- **Excerpted passage**
The Chinese Pleasure Book appears to be the culmination of a research arc that has spanned nearly two decades, though readers should hope that this will not prove to be Michael Nylan's final word on the subject. Even so, this new study is sure to become the seminal statement on the matter of pleasurable pursuits and their integral relationship to physical, mental, and social well-being in early China. While The Chinese Pleasure Book does not always deliver fully on its many promises, by virtue of its daring and scope, this study should prove to be of tremendous value to a wide audience. At times it reads very much like a "self-help book" that appeals to the general readership while commenting on the renewed academic interest in mindfulness, at others an exercise in etymology and translation studies; certain chapters when considered together offer a sort of apocryphal history of Pre-Qin thought, and students of literary studies, musicology, and comparative philosophy will find much to glean throughout.

- **Data section**
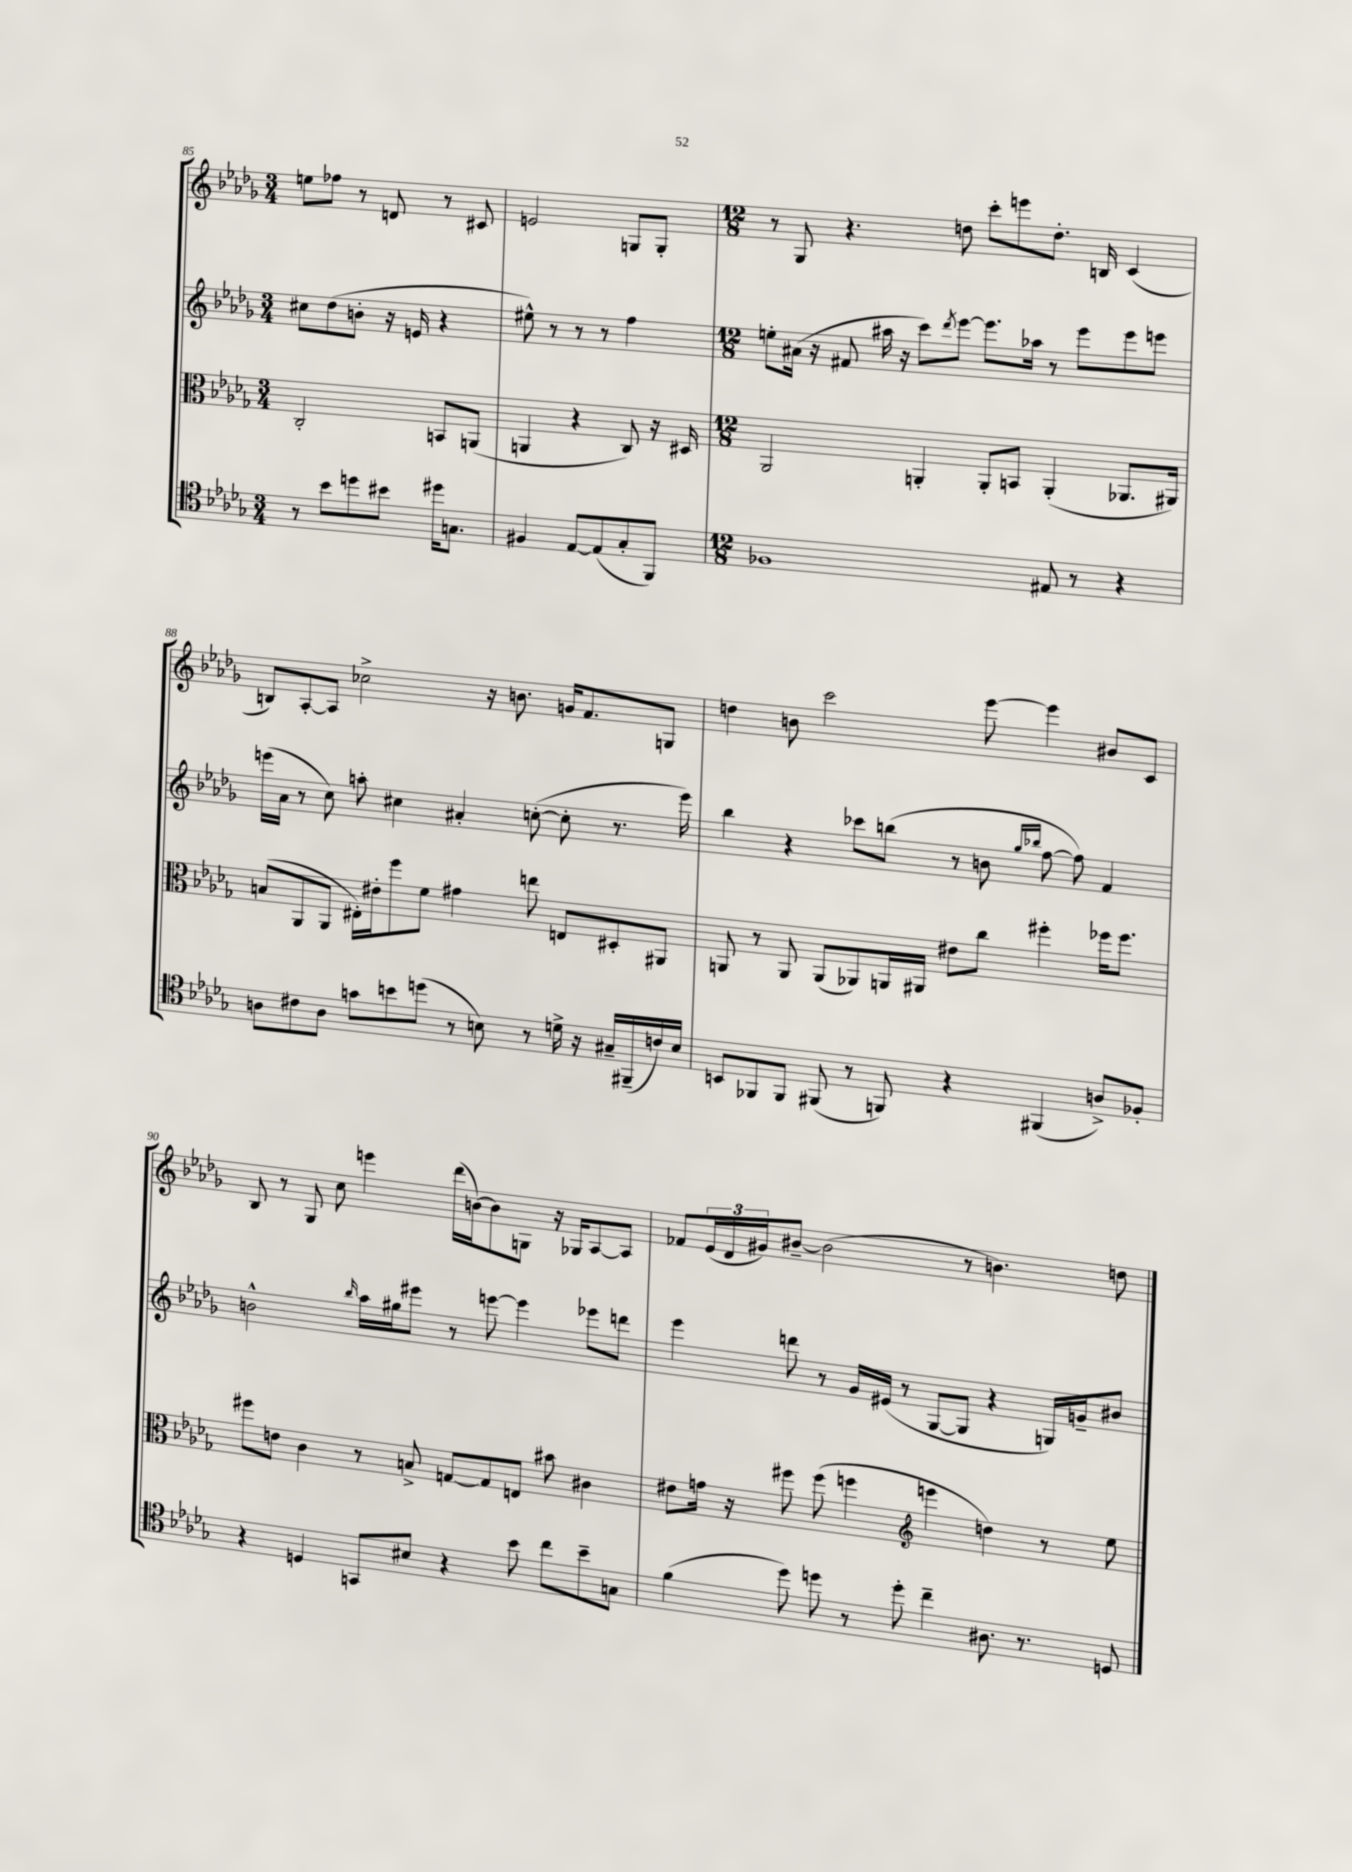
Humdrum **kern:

**kern	**kern	**kern	**kern
*staff4	*staff3	*staff2	*staff1
*clefC4	*clefC3	*clefG2	*clefG2
*k[b-e-a-d-g-]	*k[b-e-a-d-g-]	*k[b-e-a-d-g-]	*k[b-e-a-d-g-]
*M3/4	*M3/4	*M3/4	*M3/4
8r	2C'	8cc#	8ee
8b-	.	(8dd-	8ff-
8dd	.	8b'	8r
8b#	.	16r	8d
.	.	16e	.
16dd#	8BB	4r	8r
8.G	.	.	.
.	(8AA	.	8c#
=	=	=	=
4F#	4AA	8ee#^^)	2e
.	.	8r	.
[8E-	4r	8r	.
(8E-]	.	8r	.
8G-'	8C)	4ff	8G
8FF)	16r	.	8G'
.	16D#	.	.
=	=	=	=
*M12/8	*M12/8	*M12/8	*M12/8
1F-	2AA-	8ee'	8r
.	.	(16a#	8G-
.	.	16r	.
.	.	8f#	4.r
.	.	16aa#	.
.	.	16r	.
.	4AA'	8ccc)	.
.	.	8qddd-	.
.	.	[8eee-	8dd
.	8AA'	8.eee-]	8ccc'
.	8BB	.	8eee
.	.	16aa-	.
8E#	(4AA'	8r	8.dd'
8r	.	8eee-	.
.	.	.	16B
4r	8.AA-	8eee-	(4c
.	.	8eee	.
.	16AA#)	.	.
=	=	=	=
8A	(8B	(16eee	8B)
.	.	16a-	.
8c#	8AA-	8r	[8A-'
8A	8AA-	8cc)	8A-]
8g	16E#')	8aa'	2cc-^
.	16e#'	.	.
8b	8ff	4cc#	.
(8dd	8f	.	.
8r	4g#	4a#'	.
8B)	.	.	16r
.	.	.	8.b
8r	8ee	([8cc'	.
16d^	8E	8cc']	16g
16r	.	.	8.f
16G#~	8D#'	8.r	.
(16FF#~	.	.	.
16c)	8AA#	.	8G
16B	.	16eee)	.
=	=	=	=
8BB	8AA	4bb-	4dd
8FF-	8r	.	.
8FF-	8AA	4r	8b
(8FF#	(8AA	.	2ccc
8r	8AA-)	8ccc-	.
8FF)	16AA	(8bb	.
.	16AA#	.	.
4r	8e#	8r	.
.	8cc	8b	[8eee-
.	.	16qqgg-	.
.	.	16qqbb-	.
(4FF#	4ff#'	[8ff	4eee-]
.	.	8ff])	.
8A^)	16ff-	4f	8b#
.	8.ff-	.	.
8F-'	.	.	8c
=	=	=	=
4r	8ff#	2b^^	8B-
.	8e	.	8r
4D	4c	.	8G-
.	.	.	8cc
.	.	16qqbb-	.
8GG	8r	16aa-	4eee
.	.	16gg#	.
8B#	8B^	8eee#	.
4r	[8G	8r	(16ddd-
.	.	.	[16b)
.	8G]	[8eee	8b]
8b-	8E	4eee]	8G
8cc	8b#	.	16r
.	.	.	16G-
8b-~	4c#	8eee-	[8A-
8G	.	8ddd	8A-]
=	=	=	=
(4f	8e#	4eee-	8f-
.	16g	.	(24e-
.	.	.	24d-
.	16r	.	.
.	.	.	24g#)
8dd-)	8ff#	8ddd	[8b#~
8dd	(8ff#	8r	(2b#]
8r	4ff	16g-	.
.	.	(16e#	.
8dd'	.	8r	.
*	*clefG2	*	*
4cc~	4eee	[8G-	.
.	.	8G-]	8r
8.A#	4dd)	4r	4.b)
8.r	.	.	.
.	8r	16G)	.
.	.	16g~	.
8D	8ee-	8b#	8dd
==	==	==	==
*-	*-	*-	*-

- **Job 1**
In the review of The Chinese Pleasure Book, why is the study expected to be of great value to a wide audience even though it does not always deliver fully on its promises? Answer in one to three sentences.
- **Job 2**
Answer these questions about the review of The Chinese Pleasure Book:
(a) About how long has the research arc behind the book lasted?
(b) What kind of popular book does the study at times closely resemble?
(c) Students of which three fields will find much to glean throughout the book?

- **Task response 1**
The review credits the study's daring and scope. Because of these qualities, it expects the book to be of tremendous value to a wide audience despite its shortcomings.

- **Task response 2**
(a) Nearly two decades.
(b) A "self-help book."
(c) Literary studies, musicology, and comparative philosophy.